Please revise the text of every item below by replacing "Valencia" with "València" and keeping everything else the same. Leave the pictures out of your answer.

==================================================

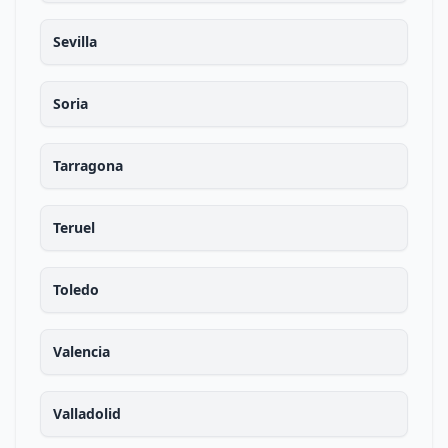
Sevilla
Soria
Tarragona
Teruel
Toledo
Valencia
Valladolid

==================================================

▶ EXERCISE OUTPUT
Sevilla
Soria
Tarragona
Teruel
Toledo
València
Valladolid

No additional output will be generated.